OK, we survived Dreamforce and that has enabled us to limp home exhausted by all the information we accumulated and the parties we attended just in time for the holidays.
I have a lot of thoughts about the show. If I try to share most of them, the result will be a stream-of-conscious rant that will make little sense, so some discipline is in order. I’ll have more to say about Dreamforce later, but for now I’ll concentrate on two things that I think were monumental: Salesforce1 and Superpods.
The Superpod Shift
Superpods should come first, in part because this announcement seems to have been delivered in an offhand way — in part to minimize its importance as a shift in Salesforce’s worldview.
For the entire life of the company, Salesforce has emphasized the importance and correctness of having one big repository of data — the multitenant model that provided efficiency as well as security for all customers. No separate systems with private spindles managing disparate data farms for these guys.
Metadata would handle everything, and it did. Today the company has, I am told, 14 pods or systems of compute power and storage that interact to balance load, provide redundancy, and present the world with the face of a monolithic system.
In announcing Superpod with Meg Whitman, CEO of HP, Marc Benioff changed that. HP will have its own Superpod and still be one with the Salesforce universe. Moreover, Salesforce will make the Superpod approach available to any other entity with pockets deep enough to choose the option. That includes banks, governments, and large enterprises that look like small governments — you get the picture.
I think it’s a good idea, in part because I think the company has taken its — shall we say, “socialized” — strategy about as far as it can go. Multitenancy is not going the way of the carrier pigeon, but as they say in politics, you can’t fight city hall — and city hall wants its own pod. So it’s a no-brainer.
The mitigating news is that the Superpod is still going to be managed by Salesforce in a Salesforce facility, which means upgrades and maintenance will still be more or less synchronized. The “more or less” refers to timing upgrades. The owner of a Superpod will likely want to ensure an upgrade is not scheduled for a busy season, for example.
This brings me back to a breakfast meeting with a venture capitalist about five Dreamforces ago. He asked me how the company would continue offering its multitenancy as it continued to grow. Would it ever consider going a Superpod route? My opinion was that at some point it would have to, and for five long years I have looked nave in that assessment, but now here it is.
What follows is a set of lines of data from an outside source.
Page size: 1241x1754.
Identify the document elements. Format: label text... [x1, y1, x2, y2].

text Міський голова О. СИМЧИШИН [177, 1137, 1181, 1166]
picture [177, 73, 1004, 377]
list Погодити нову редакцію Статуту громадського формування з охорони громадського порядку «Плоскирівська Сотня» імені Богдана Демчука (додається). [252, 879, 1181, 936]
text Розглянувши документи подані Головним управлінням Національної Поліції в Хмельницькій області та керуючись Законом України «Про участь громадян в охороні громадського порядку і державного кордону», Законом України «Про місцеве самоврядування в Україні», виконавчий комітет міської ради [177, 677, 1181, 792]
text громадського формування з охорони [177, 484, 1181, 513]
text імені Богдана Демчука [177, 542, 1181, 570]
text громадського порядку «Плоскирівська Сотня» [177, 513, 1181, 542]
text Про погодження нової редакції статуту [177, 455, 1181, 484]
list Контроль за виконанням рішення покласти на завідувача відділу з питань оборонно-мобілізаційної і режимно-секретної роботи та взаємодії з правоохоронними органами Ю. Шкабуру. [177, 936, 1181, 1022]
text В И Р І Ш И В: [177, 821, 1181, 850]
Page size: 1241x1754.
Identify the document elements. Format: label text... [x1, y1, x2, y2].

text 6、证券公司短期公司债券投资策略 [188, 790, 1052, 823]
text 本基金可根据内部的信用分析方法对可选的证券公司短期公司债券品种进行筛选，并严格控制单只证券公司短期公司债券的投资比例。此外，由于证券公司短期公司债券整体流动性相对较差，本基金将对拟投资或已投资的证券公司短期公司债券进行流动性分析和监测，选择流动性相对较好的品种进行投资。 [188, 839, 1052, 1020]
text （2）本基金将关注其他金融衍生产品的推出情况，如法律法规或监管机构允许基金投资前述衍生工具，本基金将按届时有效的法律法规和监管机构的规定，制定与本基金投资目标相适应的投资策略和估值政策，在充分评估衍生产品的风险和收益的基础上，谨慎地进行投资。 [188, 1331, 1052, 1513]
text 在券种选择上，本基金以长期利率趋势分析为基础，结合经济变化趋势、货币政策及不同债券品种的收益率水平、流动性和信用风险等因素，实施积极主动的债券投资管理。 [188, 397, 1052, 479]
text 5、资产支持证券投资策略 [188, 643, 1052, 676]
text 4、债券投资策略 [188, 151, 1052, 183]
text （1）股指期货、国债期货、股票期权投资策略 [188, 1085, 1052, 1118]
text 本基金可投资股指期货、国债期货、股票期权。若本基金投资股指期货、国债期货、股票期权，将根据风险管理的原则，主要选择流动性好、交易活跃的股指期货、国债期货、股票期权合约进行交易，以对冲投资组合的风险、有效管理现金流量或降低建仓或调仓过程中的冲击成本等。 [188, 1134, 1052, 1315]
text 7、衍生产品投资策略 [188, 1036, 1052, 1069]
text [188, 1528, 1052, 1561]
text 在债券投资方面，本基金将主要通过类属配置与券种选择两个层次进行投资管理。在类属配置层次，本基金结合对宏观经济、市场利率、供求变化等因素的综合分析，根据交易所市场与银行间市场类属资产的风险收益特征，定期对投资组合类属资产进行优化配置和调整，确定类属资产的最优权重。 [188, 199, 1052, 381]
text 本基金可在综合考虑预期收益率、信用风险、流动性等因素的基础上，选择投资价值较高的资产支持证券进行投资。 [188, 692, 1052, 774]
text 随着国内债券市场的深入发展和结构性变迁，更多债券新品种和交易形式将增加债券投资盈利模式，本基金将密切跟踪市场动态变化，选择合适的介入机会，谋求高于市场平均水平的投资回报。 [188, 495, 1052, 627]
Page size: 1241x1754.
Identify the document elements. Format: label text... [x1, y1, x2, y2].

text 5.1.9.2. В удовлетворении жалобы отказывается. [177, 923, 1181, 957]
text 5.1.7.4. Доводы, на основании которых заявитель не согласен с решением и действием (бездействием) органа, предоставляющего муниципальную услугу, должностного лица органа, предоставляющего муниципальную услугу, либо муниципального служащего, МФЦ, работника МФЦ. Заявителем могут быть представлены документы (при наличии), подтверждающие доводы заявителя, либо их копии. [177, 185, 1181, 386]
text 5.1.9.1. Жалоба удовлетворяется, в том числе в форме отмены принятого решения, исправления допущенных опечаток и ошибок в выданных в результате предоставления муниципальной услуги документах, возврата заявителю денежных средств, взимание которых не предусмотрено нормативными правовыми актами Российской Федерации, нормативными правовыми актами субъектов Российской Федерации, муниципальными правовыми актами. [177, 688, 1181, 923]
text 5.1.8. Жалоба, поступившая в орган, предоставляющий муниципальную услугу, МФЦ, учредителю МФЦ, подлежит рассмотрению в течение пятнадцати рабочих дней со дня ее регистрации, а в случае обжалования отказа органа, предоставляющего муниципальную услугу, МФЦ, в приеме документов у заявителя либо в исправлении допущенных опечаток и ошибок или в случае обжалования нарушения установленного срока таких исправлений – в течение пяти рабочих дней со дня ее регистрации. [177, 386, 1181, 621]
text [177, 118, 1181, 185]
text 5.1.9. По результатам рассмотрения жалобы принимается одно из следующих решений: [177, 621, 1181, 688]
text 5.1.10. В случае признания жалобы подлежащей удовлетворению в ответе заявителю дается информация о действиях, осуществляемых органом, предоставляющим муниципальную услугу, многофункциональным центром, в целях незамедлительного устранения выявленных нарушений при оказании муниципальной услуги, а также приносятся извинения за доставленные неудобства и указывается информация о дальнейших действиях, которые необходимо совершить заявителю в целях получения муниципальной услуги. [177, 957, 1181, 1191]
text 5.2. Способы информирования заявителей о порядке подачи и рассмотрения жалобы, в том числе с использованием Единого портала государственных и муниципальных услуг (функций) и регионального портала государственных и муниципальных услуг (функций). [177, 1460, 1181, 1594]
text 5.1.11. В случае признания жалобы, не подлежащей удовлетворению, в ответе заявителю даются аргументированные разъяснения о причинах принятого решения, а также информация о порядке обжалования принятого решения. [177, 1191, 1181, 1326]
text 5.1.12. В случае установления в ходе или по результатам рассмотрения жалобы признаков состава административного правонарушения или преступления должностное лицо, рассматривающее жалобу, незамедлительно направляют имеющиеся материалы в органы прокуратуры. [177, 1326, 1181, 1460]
You might say, so what? It could have happened any time, and from all appearances Superpods will still be tightly associated with the rest of Salesforce’s pods if only because the AppExchange has to be available to them.
That’s true, but it is also my belief that Superpods couldn’t have been announced until the platform was rationalized, and now it has been. So I very much see the two ideas as more tightly intertwined than the relative juice behind the announcements suggests.
The Salesforce1 Unification
Salesforce1 is one of the biggest announcements in the company’s history, and I think the idea of the software as platform, rather than the hardware and metadata infrastructure that has been the company’s secret sauce, represents a key inflection point.
The platform was in need of some re-architecting for several reasons. There were many overlapping technologies added to the core platform over time, and the work that went into Salesforce1 ensured that all of the Visualforce, Apex code and other historically significant technologies could be gracefully upgraded. This meant increasing the platform’s APIs by an order of magnitude. Today, Salesforce1 has 10 times the number of APIs that Force.com had last week.
The new platform will now provide a welcoming environment for all of Salesforce’s past and future tools and techniques, and it presents a clean sheet to begin the Superpod era, which also is properly to be called “the era of platform computing.”
As I’ve mentioned previously, platform is not simply about development. Importantly, it refers to provisioning applications with myriad capabilities, whether or not they are used.
Starting with a clean sheet of paper, Salesforce re-imagined not only computing, but also business in an age of high mobility and rapid transactions — and at a time when customers want much more than a vendor’s core product delivered.
Today’s customers expect their vendors to meet them in any channel and to authentically participate in moments of truth that either build relationships or signal customers that they need to find an alternative supplier. Salesforce, with its partners and through its platform, does that.
Platform computing supplies this need not simply by enabling better integration. By enabling applications to share common objects, the platform streamlines all applications and reduces redundancy and other business friction.
A single sign-on makes for better inter-application cohesion and supports the idea of a unified business process across applications and throughout the organization. Using common objects and a common platform also makes reporting and analytics more powerful by making all relevant data immediately accessible.
The common platform makes any upgrade simple and significantly reduces system down time normally associated with maintenance while eliminating costly re-work for integrations.
Also, the huge number of apps in the AppExchange, which continues to grow, ensures that customers will have the broadest selection of compatible applications as their businesses expand.
Finally, the open API further assures all users that they can easily go outside of the Salesforce paradigm if that’s ever needed for incorporating legacy systems or those of a third party.
So in my analysis, Salesforce1 presents the face of business computing’s future whether that expression is found in the largest enterprise or the newest startup. It’s a far cry from those dreaded words of legacy computing days, “our system won’t let us do that,” and it comes at a time when the business demands on IT are only accelerating.